La culture est indispensable. Pourquoi ?

Les analyses critiques les plus pertinentes aujourd’hui en matière de risque climatique, de disparition de la biodiversité, d’effondrement du cadre de vie mettent en évidence la responsabilité des habitudes consommatrices liées à un capitalisme qui semble s’étendre sans limite.

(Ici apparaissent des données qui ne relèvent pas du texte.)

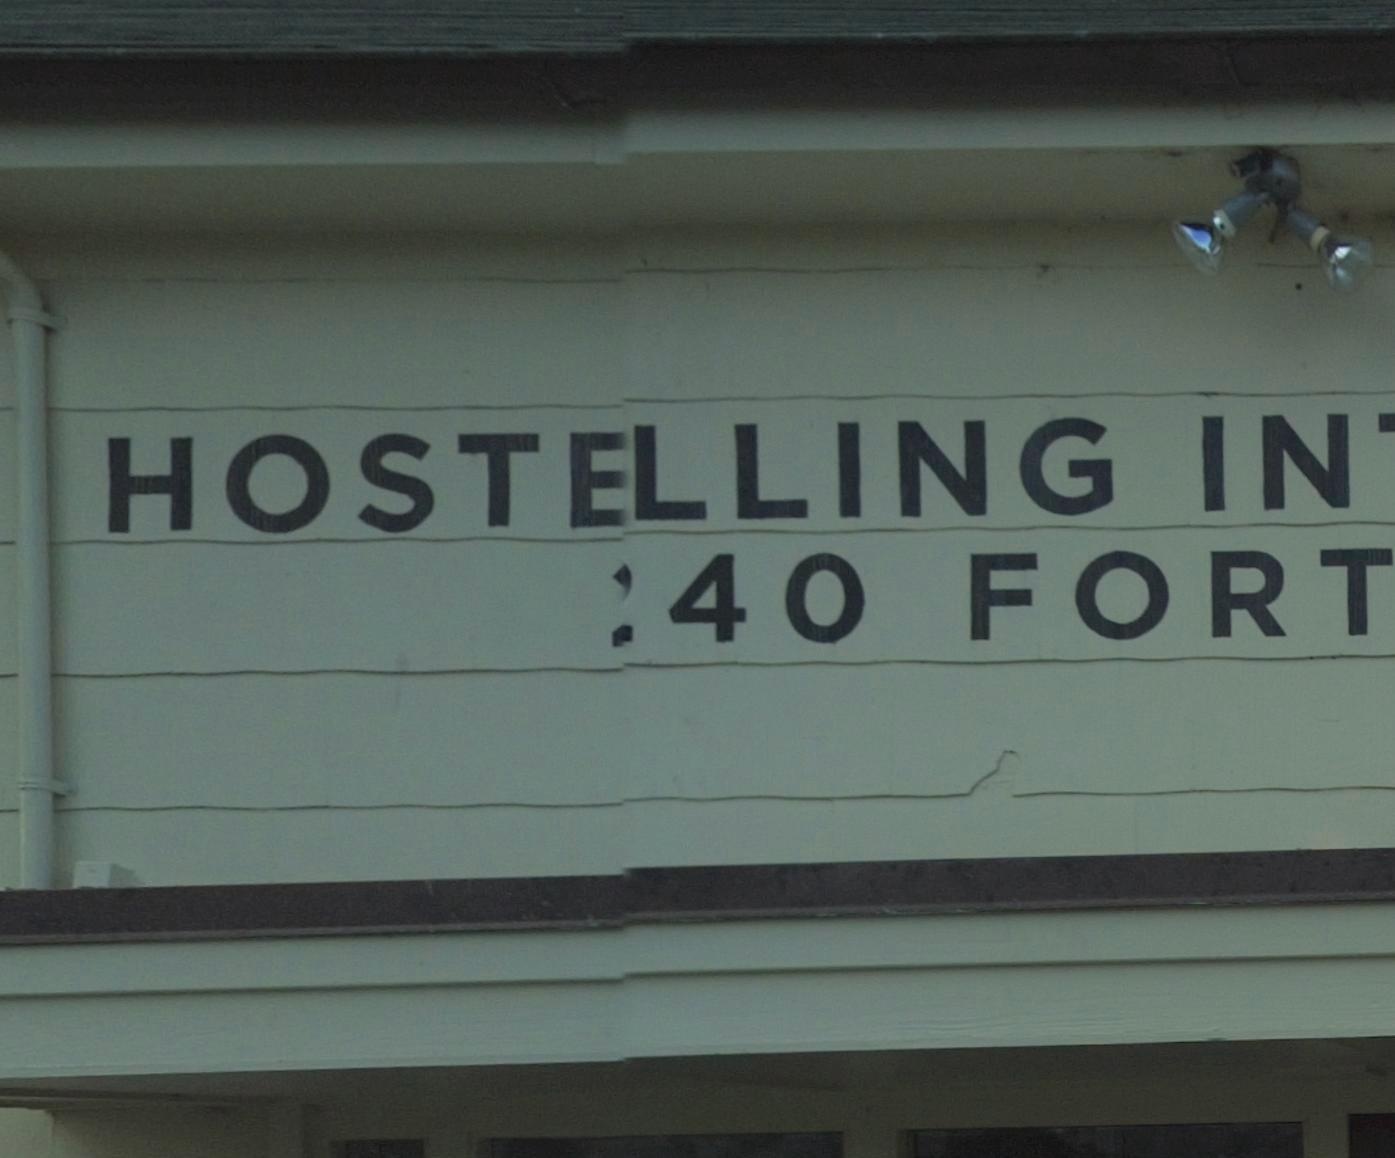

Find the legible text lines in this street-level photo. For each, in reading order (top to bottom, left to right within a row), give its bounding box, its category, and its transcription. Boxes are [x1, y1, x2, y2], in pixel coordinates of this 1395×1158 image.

Une inversion éventuelle d’un tel processus reposerait grandement sur des changements d’attitude des consommateurs face à des notions comme celles de richesse ou de bonheur, c’est-à-dire par l’adoption de la part des humains d’une conception frugale du bonheur qui privilégie la contemplation, l’attention à l’autre et la création, toutes valeurs qui forment le contenu essentiel de la culture. Le metteur en scène Olivier Py a également dit récemment le rôle essentiel des œuvres d’art, y compris opéras et dramaturgies, en tant que devant servir d’exemples aux intervenants politiques qui se contentent de plus en plus d’un débat pauvre et stérile.

Cultures et culture

On oppose souvent « cultures » et « culture » alors qu’en fait il y a ici homonymie de deux concepts, l’un rattaché au domaine anthropologique : les cultures sont les différentes manières de vivre attachées à des communautés nationales, ethniques ou tribales, et l’autre au domaine de la vie, et notamment de la vie de l’esprit en général.

Parler de « la » culture n’est en aucun cas manière de mépriser « les » cultures : on ne parle tout simplement pas de la même chose. La culture vise à un domaine de l’universel, auquel toutes les cultures ont accès. Le Mahabharata de la culture hindoue, le théâtre nô du Japon, la musique arabe andalouse visent ce domaine tout autant qu’un drame de Shakespeare ou une symphonie de Beethoven.

En conclusion

Les débats qui ont lieu dans un cadre de réflexion politique doivent donc donner toute sa place à la culture, à la fois comme modèle de médiation sociale entre les acteurs de la société et comme recherche active de ce qui fonde leur action, ainsi que comme outil de réflexion, et de résistance à l’ordre envahissant de la marchandise (et généralement de toutes les formes de réception fétichisées).